From: Darrick J. Wong <darrick.wong@oracle.com>

The inner loop of xfs_swap_extents_rmap does the same work as
xfs_swapext_finish_one, so adapt it to use that.  Doing so has the side
benefit that the older code path no longer wastes its time remapping
shared extents.

Signed-off-by: Darrick J. Wong <darrick.wong@oracle.com>
---
 fs/xfs/libxfs/xfs_swapext.c |   46 +++++++++++++++
 fs/xfs/libxfs/xfs_swapext.h |    5 ++
 fs/xfs/xfs_bmap_util.c      |  136 +++----------------------------------------
 fs/xfs/xfs_trace.h          |    5 --
 4 files changed, 60 insertions(+), 132 deletions(-)

Dataset extract:
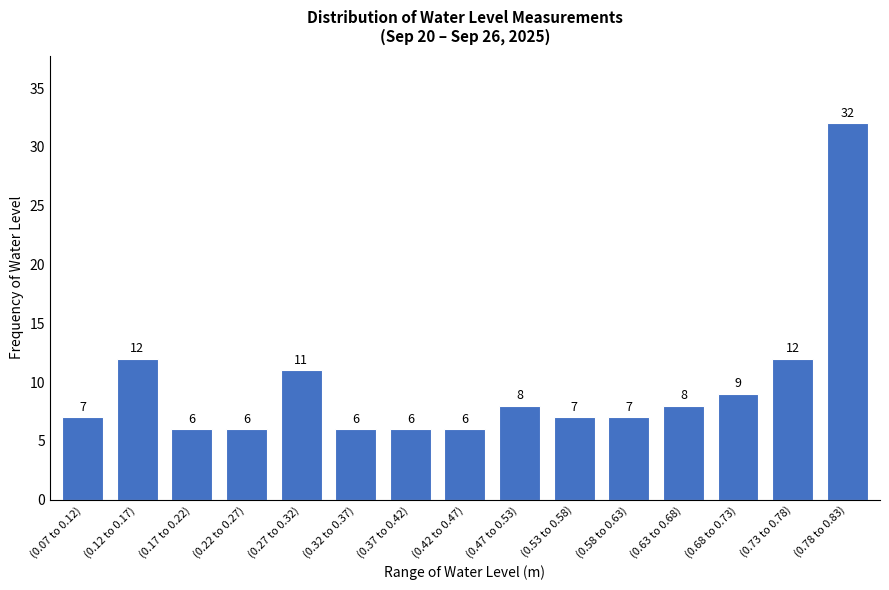

Reading left to right, transcribe all the data shown in this chart.

(0.07 to 0.12)=7	(0.12 to 0.17)=12	(0.17 to 0.22)=6	(0.22 to 0.27)=6	(0.27 to 0.32)=11	(0.32 to 0.37)=6	(0.37 to 0.42)=6	(0.42 to 0.47)=6	(0.47 to 0.53)=8	(0.53 to 0.58)=7	(0.58 to 0.63)=7	(0.63 to 0.68)=8	(0.68 to 0.73)=9	(0.73 to 0.78)=12	(0.78 to 0.83)=32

Job item:
In the patch excerpt, what side benefit does the change bring?

Response for this exercise:
The older code path no longer wastes its time remapping shared extents.